Fresh Pond Reservation consists of a 155-acre (627,000 m²) kettle hole lake, and 162 acres (656,000 m²) of surrounding land, with a 2.25 mile (3.6 km) perimeter road popular with walkers, runners and cyclists, and a nine-hole golf course. Part of the Watertown–Cambridge Greenway, a rail trail on the alignment of the former Watertown Branch Railroad, runs along the east side of the pond.
Early history
Native Americans used the pond for fishing and drinking water for several thousand years. Starting in the seventeenth century colonists fished for alewives using fishing weirs in Alewife Brook (which passed through the swamps to the north of Fresh Pond) following the Native Americans' methods. The colonists also used the fields around Fresh Pond for growing hay, and they hunted ducks in the Pond. In the eighteenth century, settlers started farms to the south, west and north of the Pond. In 1796 Jacob Wyeth constructed the Fresh Pond Hotel to the east of the Pond on land that is now part of Kingsley Park. In 1798 a wealthy resident constructed a country estate north of the pond on Black's Nook. In the early 1800s clay was removed from the swamps surrounding Fresh Pond for use in the brick making industry.
Water and ice
In the mid-19th century, the Pond was privately owned and home to a flourishing ice-harvesting industry, with ice shipped as far as Europe, China, and India. Entrepreneurs began cutting ice from Fresh Pond in the 1820s. The horse-drawn Charlestown Branch Railroad expanded to connect the Fresh Pond icehouses of Frederic Tudor, Addison Gage, and Nathaniel J. Wyeth with several wharves in Charlestown. The first ice shipment was in December 1841. The railroad would later get steam locomotives and become part of the Fitchburg Railroad.

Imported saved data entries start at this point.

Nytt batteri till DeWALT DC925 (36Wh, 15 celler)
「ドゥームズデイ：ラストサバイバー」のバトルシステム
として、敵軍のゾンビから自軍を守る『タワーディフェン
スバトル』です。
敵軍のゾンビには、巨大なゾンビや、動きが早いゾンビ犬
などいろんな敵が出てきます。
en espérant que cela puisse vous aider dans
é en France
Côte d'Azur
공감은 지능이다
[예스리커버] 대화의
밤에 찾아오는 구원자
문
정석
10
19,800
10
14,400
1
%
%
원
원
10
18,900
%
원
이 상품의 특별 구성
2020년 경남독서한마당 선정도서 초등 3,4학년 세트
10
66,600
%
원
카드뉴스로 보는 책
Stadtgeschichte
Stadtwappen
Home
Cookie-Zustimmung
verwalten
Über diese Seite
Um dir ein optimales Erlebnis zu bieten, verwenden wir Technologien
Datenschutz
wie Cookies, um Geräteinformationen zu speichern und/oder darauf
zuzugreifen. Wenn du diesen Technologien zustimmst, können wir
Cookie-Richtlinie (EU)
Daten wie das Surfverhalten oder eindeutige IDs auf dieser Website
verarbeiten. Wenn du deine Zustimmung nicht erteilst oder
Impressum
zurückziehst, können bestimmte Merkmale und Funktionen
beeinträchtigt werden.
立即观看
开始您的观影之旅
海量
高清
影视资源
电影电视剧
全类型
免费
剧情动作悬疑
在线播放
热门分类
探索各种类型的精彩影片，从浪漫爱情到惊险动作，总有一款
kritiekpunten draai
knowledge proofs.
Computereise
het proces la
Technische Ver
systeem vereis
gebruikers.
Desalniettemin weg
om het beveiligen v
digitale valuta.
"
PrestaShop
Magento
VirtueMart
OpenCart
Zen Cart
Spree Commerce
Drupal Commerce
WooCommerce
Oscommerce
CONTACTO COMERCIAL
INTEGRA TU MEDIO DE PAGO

In 1856, a private company began supplying its customers with drinking water from the Pond. In 1865 the business came under city ownership. By the end of the century the Pond and the land surrounding it was entirely city-owned, and an elaborate public water supply system had been developed.
Fresh Pond is part of the overall Cambridge water system. Its water is fed to the pond via an aqueduct from the Hobbs Brook and Stony Brook Reservoirs, located in Lexington, Lincoln, Waltham and Weston, Massachusetts. After purification at the Walter J. Sullivan Water Treatment Facility adjacent to Fresh Pond, the water is pumped upwards to the underground Payson Park Reservoir in Belmont. From there it flows back to Cambridge, with gravity providing the pressure to distribute drinking water to residents and businesses.